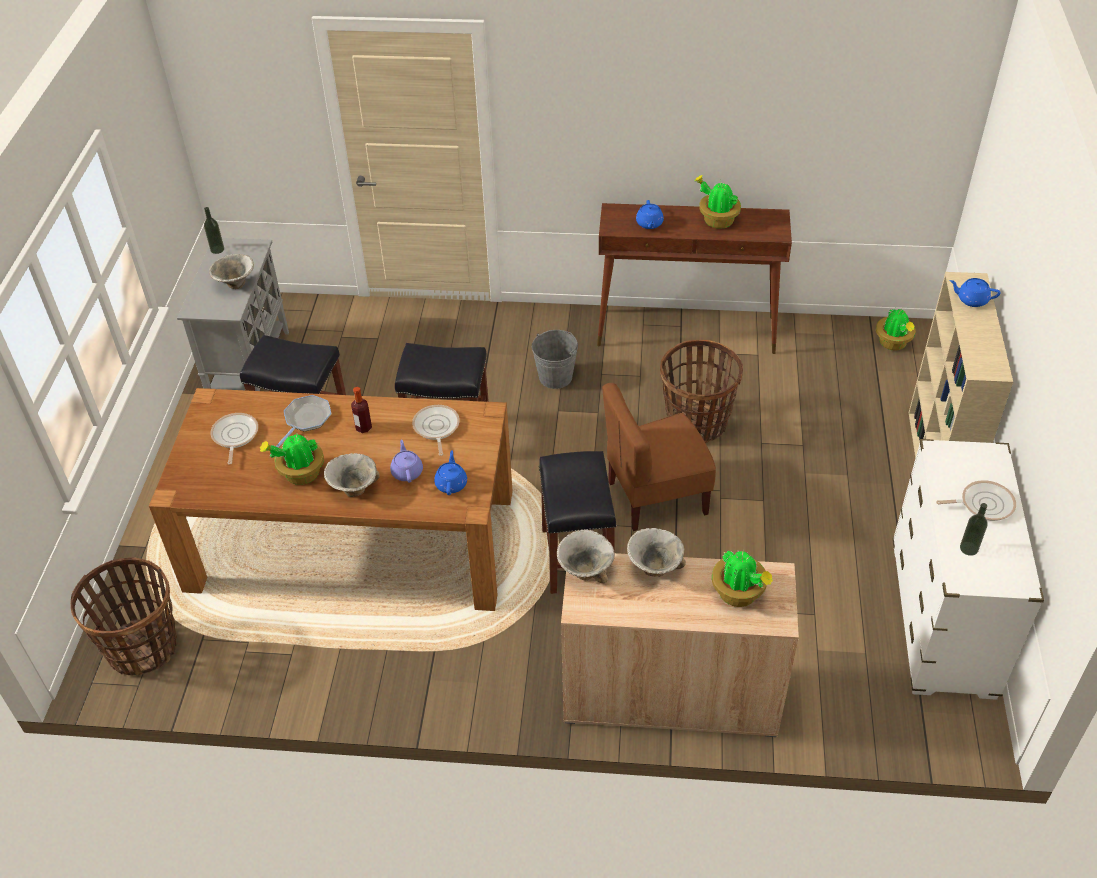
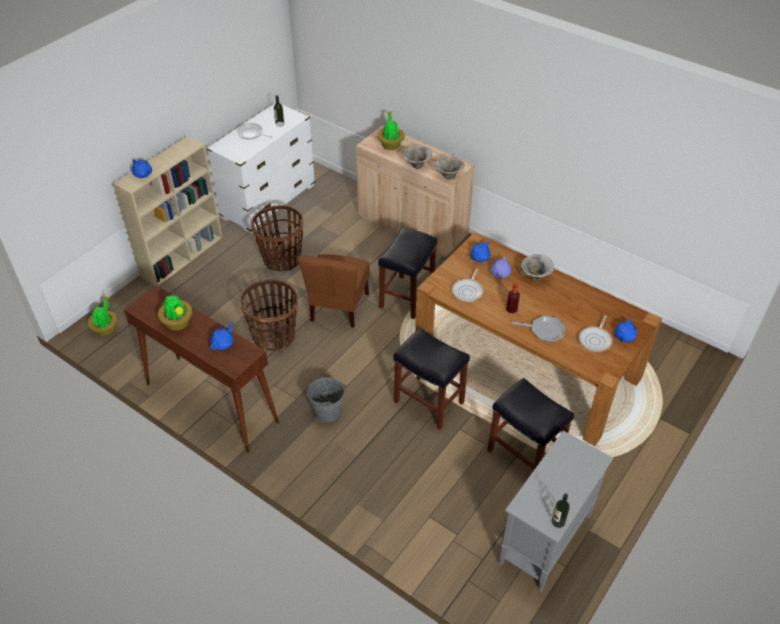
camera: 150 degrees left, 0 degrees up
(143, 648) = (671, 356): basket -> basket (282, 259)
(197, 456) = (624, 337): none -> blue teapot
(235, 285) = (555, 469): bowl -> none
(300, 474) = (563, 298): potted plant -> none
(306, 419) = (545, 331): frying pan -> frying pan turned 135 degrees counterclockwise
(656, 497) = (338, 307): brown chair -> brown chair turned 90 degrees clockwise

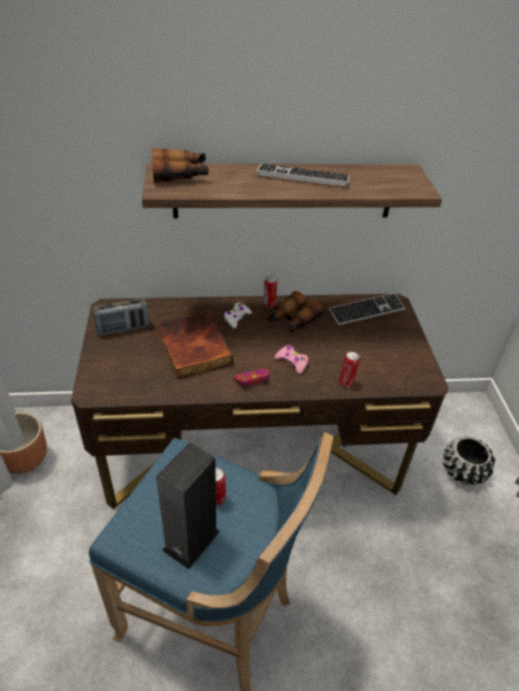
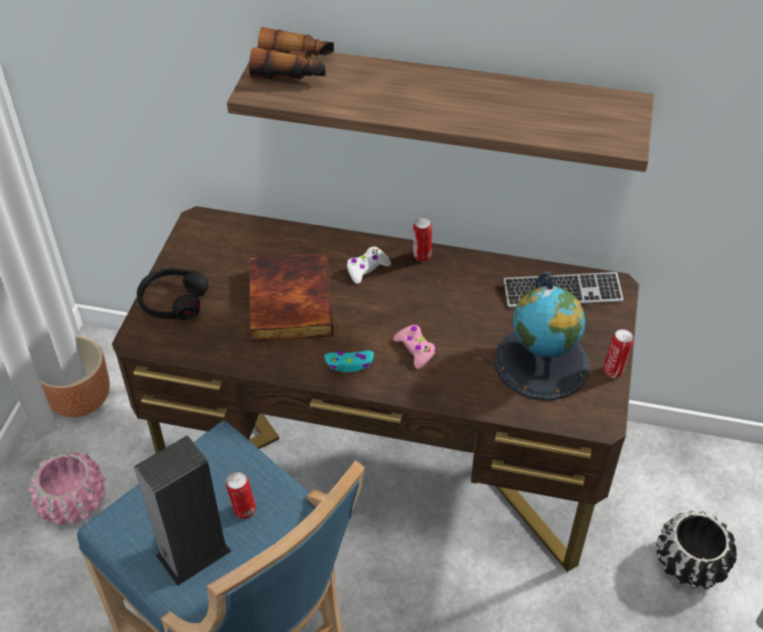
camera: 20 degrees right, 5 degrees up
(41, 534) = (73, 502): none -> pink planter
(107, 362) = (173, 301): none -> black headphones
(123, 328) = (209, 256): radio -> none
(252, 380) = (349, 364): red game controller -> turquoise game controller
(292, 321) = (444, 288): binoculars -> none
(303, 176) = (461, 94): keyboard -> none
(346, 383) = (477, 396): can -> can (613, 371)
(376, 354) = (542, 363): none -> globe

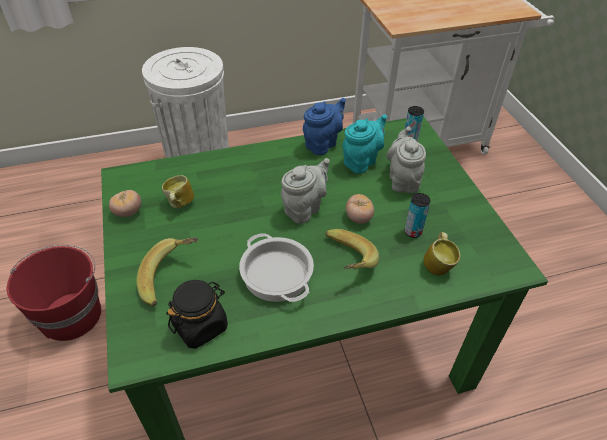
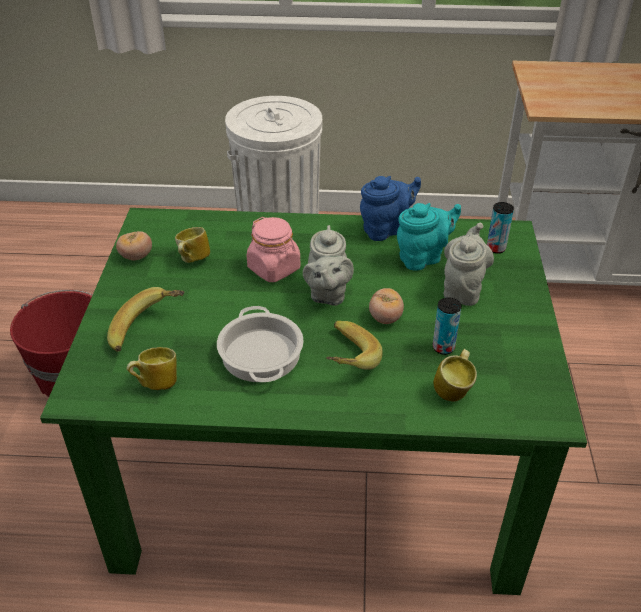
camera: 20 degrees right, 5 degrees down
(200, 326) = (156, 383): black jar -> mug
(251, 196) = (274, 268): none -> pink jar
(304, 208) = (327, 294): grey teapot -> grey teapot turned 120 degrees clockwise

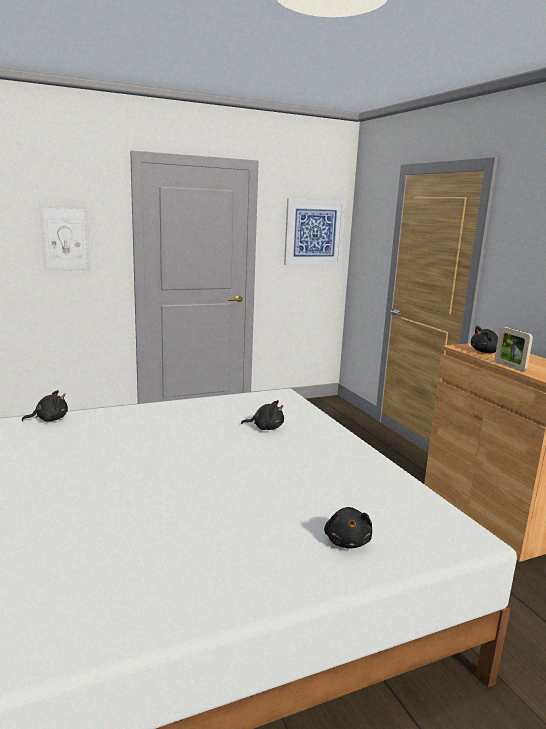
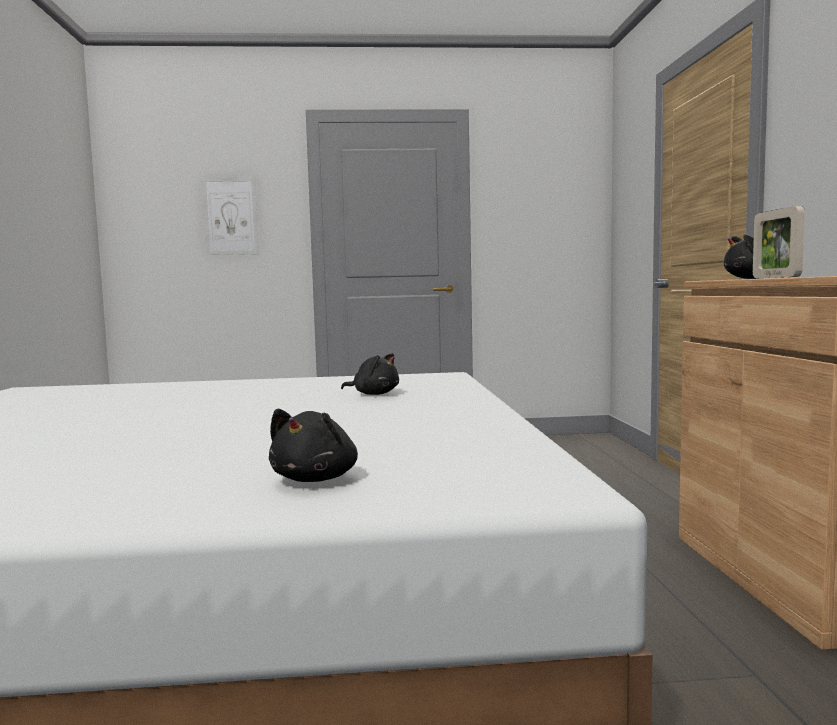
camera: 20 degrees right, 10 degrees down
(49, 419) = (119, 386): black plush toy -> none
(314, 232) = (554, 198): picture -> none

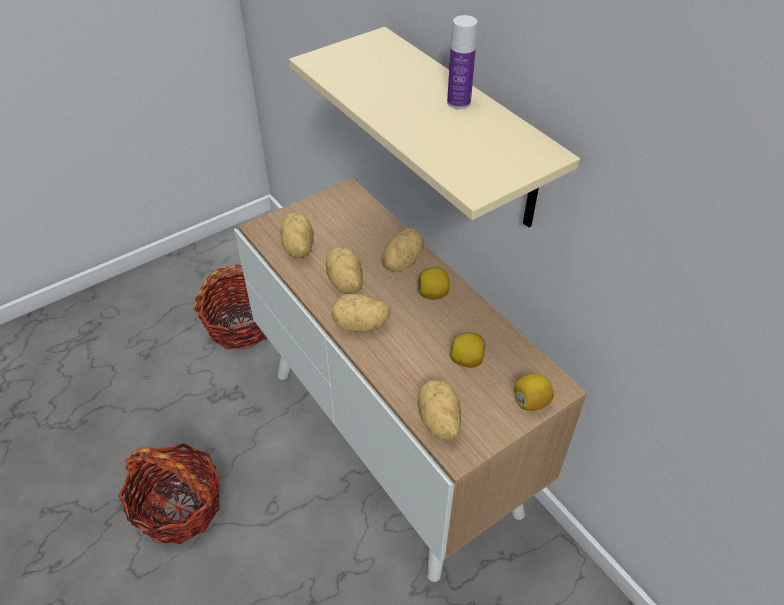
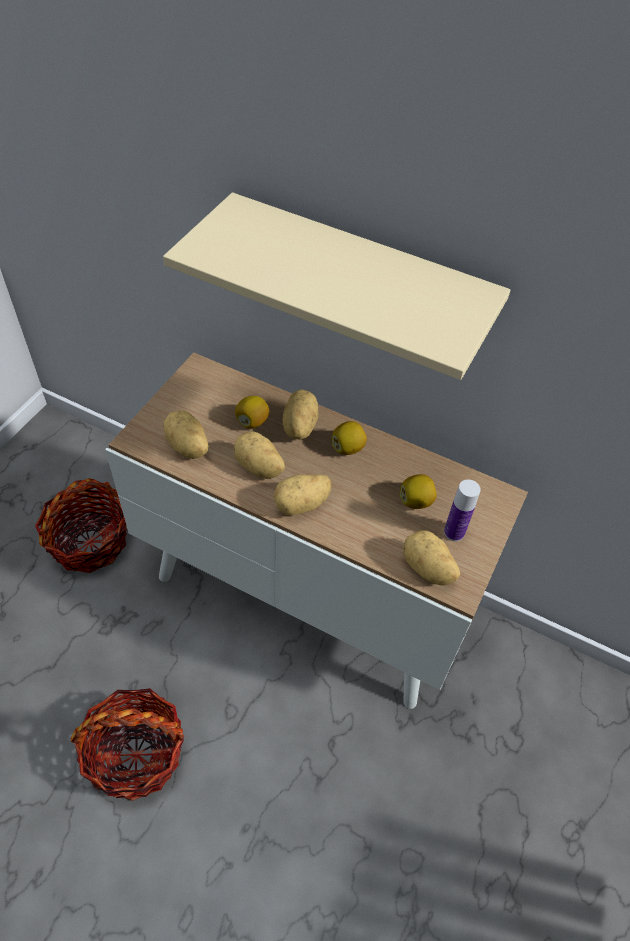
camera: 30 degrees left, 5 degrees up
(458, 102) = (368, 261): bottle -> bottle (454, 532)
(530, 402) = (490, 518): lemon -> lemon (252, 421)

◆ ◆ ◆ ◆

- _Exercise details_: Set down exactly and only the lines from the start of the entries above through the line containing "camera: 20 degrees right, 5 degrees up", both ends included, omitting the pictures.

- _Written response_:
camera: 150 degrees left, 0 degrees up
(143, 648) = (671, 356): basket -> basket (282, 259)
(197, 456) = (624, 337): none -> blue teapot
(235, 285) = (555, 469): bowl -> none
(300, 474) = (563, 298): potted plant -> none
(306, 419) = (545, 331): frying pan -> frying pan turned 135 degrees counterclockwise
(656, 497) = (338, 307): brown chair -> brown chair turned 90 degrees clockwise

camera: 20 degrees right, 5 degrees up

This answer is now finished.